*** Extracted entries ***

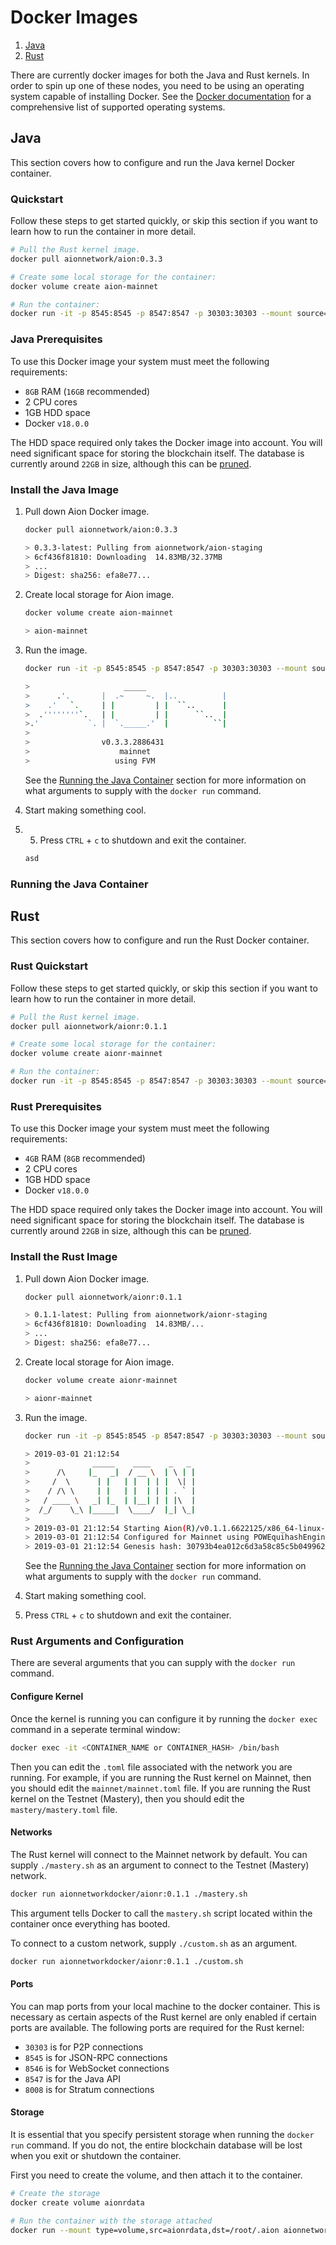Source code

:# Docker Images

1. [Java](#java)
2. [Rust](#rust)

There are currently docker images for both the Java and Rust kernels. In order to spin up one of these nodes, you need to be using an operating system capable of installing Docker. See the [Docker documentation](https://docs.docker.com/install/) for a comprehensive list of supported operating systems.

## Java

This section covers how to configure and run the Java kernel Docker container.

### Quickstart

Follow these steps to get started quickly, or skip this section if you want to learn how to run the container in more detail.

```bash
# Pull the Rust kernel image.
docker pull aionnetwork/aion:0.3.3

# Create some local storage for the container:
docker volume create aion-mainnet

# Run the container:
docker run -it -p 8545:8545 -p 8547:8547 -p 30303:30303 --mount source=aion-mainnet,destination=/aion/mainnet aionnetwork/aion:0.3.3
```

### Java Prerequisites

To use this Docker image your system must meet the following requirements:

- `8GB` RAM (`16GB` recommended)
- 2 CPU cores
- 1GB HDD space
- Docker `v18.0.0`

<!-- Find link for database pruning. -->

The HDD space required only takes the Docker image into account. You will need significant space for storing the blockchain itself. The database is currently around `22GB` in size, although this can be [pruned](#).

### Install the Java Image

1. Pull down Aion Docker image.

    ```bash
    docker pull aionnetwork/aion:0.3.3

    > 0.3.3-latest: Pulling from aionnetwork/aion-staging
    > 6cf436f81810: Downloading  14.83MB/32.37MB
    > ...
    > Digest: sha256: efa8e77...
    ```

2. Create local storage for Aion image.

    ```bash
    docker volume create aion-mainnet

    > aion-mainnet
    ```

3. Run the image.

    ```bash
    docker run -it -p 8545:8545 -p 8547:8547 -p 30303:30303 --mount source=aion-mainnet,destination=/aion/mainnet aionnetwork/aion:0.3.3

    >                     _____
    >      .'.       |  .~     ~.  |..          |
    >    .'   `.     | |         | |  ``..      |
    >  .''''''''`.   | |         | |      ``..  |
    >.'           `. |  `._____.'  |          ``|
    >
    >                v0.3.3.2886431
    >                    mainnet
    >                   using FVM
    ```

    See the [Running the Java Container](#running-the-java-container) section for more information on what arguments to supply with the `docker run` command.

4. Start making something cool.
5. 5. Press `CTRL` + `c` to shutdown and exit the container.

    <!-- TODO: find out what happens when you exit the Java kernel -->

    ```bash
    asd
    ```

### Running the Java Container

## Rust

This section covers how to configure and run the Rust Docker container.

### Rust Quickstart

Follow these steps to get started quickly, or skip this section if you want to learn how to run the container in more detail.

```bash
# Pull the Rust kernel image.
docker pull aionnetwork/aionr:0.1.1

# Create some local storage for the container:
docker volume create aionr-mainnet

# Run the container:
docker run -it -p 8545:8545 -p 8547:8547 -p 30303:30303 --mount source=aionr-mainnet,destination=/aion/mainnet aionnetwork/aionr:0.1.1
```

### Rust Prerequisites

To use this Docker image your system must meet the following requirements:

- `4GB` RAM (`8GB` recommended)
- 2 CPU cores
- 1GB HDD space
- Docker `v18.0.0`

<!-- Find the link for database pruning. -->

The HDD space required only takes the Docker image into account. You will need significant space for storing the blockchain itself. The database is currently around `22GB` in size, although this can be [pruned](#).

### Install the Rust Image

1. Pull down Aion Docker image.

    ```bash
    docker pull aionnetwork/aionr:0.1.1

    > 0.1.1-latest: Pulling from aionnetwork/aionr-staging
    > 6cf436f81810: Downloading  14.83MB/...
    > ...
    > Digest: sha256: efa8e77...
    ```

2. Create local storage for Aion image.

    ```bash
    docker volume create aionr-mainnet

    > aionr-mainnet
    ```

3. Run the image.

    ```bash
    docker run -it -p 8545:8545 -p 8547:8547 -p 30303:30303 --mount source=aionr-mainnet,destination=/aion/mainnet aionnetwork/aionr:0.1.1

    > 2019-03-01 21:12:54
    >              _____    ____    _   _
    >      /\     |_   _|  / __ \  | \ | |
    >     /  \      | |   | |  | | |  \| |
    >    / /\ \     | |   | |  | | | . ` |
    >   / ____ \   _| |_  | |__| | | |\  |
    >  /_/    \_\ |_____|  \____/  |_| \_|
    >
    > 2019-03-01 21:12:54 Starting Aion(R)/v0.1.1.6622125/x86_64-linux-gnu/rustc-1.28.0
    > 2019-03-01 21:12:54 Configured for Mainnet using POWEquihashEngine engine
    > 2019-03-01 21:12:54 Genesis hash: 30793b4ea012c6d3a58c85c5b049962669369807a98e36807c1b02116417f823
    ```

    See the [Running the Java Container](#running-the-java-container) section for more information on what arguments to supply with the `docker run` command.

4. Start making something cool.
5. Press `CTRL` + `c` to shutdown and exit the container.

### Rust Arguments and Configuration

There are several arguments that you can supply with the `docker run` command.

#### Configure Kernel

Once the kernel is running you can configure it by running the `docker exec` command in a seperate terminal window:

```bash
docker exec -it <CONTAINER_NAME or CONTAINER_HASH> /bin/bash
```

<!-- TODO, review this section. Not sure if it makes any sense. -->

Then you can edit the `.toml` file associated with the network you are running. For example, if you are running the Rust kernel on Mainnet, then you should edit the `mainnet/mainnet.toml` file. If you are running the Rust kernel on the Testnet (Mastery), then you should edit the `mastery/mastery.toml` file.

#### Networks

The Rust kernel will connect to the Mainnet network by default. You can supply `./mastery.sh` as an argument to connect to the Testnet (Mastery) network.

```bash
docker run aionnetworkdocker/aionr:0.1.1 ./mastery.sh
```

This argument tells Docker to call the `mastery.sh` script located within the container once everything has booted.

To connect to a custom network, supply `./custom.sh` as an argument.

```bash
docker run aionnetworkdocker/aionr:0.1.1 ./custom.sh
```

#### Ports

You can map ports from your local machine to the docker container. This is necessary as certain aspects of the Rust kernel are only enabled if certain ports are available. The following ports are required for the Rust kernel:

<!-- TODO: find out what each of these ports do. -->

- `30303` is for P2P connections
- `8545` is for JSON-RPC connections
- `8546` is for WebSocket connections
- `8547` is for the Java API
- `8008` is for Stratum connections

#### Storage

It is essential that you specify persistent storage when running the `docker run` command. If you do not, the entire blockchain database will be lost when you exit or shutdown the container.

First you need to create the volume, and then attach it to the container.

```bash
# Create the storage
docker create volume aionrdata

# Run the container with the storage attached
docker run --mount type=volume,src=aionrdata,dst=/root/.aion aionnetworkdocker/aionr:0.1.1
```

*** End of Extracted entries ***

● **Your objective**
Could you filter the material above and copy each line that holds the word "exec"?

● **Response**
Once the kernel is running you can configure it by running the `docker exec` command in a seperate terminal window:
docker exec -it <CONTAINER_NAME or CONTAINER_HASH> /bin/bash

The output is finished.